DATA EXTRACTS —
= = =

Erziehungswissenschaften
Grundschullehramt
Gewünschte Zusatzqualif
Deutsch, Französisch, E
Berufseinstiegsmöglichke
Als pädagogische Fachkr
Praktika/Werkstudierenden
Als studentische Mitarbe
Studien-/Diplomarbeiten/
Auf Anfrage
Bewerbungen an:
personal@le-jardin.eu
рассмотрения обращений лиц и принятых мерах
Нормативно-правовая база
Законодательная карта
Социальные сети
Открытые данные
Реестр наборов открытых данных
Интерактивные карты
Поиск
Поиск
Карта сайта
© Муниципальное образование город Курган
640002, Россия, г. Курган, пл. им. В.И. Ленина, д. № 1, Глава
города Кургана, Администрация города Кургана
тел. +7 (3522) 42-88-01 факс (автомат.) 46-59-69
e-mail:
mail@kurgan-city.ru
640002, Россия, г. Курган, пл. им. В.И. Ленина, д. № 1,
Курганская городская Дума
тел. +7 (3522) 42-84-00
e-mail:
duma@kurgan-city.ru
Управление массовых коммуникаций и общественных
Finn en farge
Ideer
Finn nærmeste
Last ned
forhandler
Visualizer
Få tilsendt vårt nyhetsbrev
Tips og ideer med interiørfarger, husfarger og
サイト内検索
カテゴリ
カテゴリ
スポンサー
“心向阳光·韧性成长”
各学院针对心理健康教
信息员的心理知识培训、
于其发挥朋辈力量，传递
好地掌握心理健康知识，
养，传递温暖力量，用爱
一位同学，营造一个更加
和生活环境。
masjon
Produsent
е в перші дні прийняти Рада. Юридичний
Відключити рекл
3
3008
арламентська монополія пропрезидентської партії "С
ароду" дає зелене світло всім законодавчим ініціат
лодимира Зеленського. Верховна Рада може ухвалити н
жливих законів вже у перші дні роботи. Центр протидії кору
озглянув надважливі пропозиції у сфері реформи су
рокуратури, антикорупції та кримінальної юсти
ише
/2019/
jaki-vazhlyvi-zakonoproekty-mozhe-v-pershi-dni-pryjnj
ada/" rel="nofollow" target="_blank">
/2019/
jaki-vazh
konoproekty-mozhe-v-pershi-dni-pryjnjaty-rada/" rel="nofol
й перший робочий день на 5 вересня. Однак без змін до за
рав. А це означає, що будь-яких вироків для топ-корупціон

= = =

WRITTEN TASK —
Copy out every line of the data that contains the string "kurgan".

OUTPUT FOR THIS EXERCISE —
mail@kurgan-city.ru
duma@kurgan-city.ru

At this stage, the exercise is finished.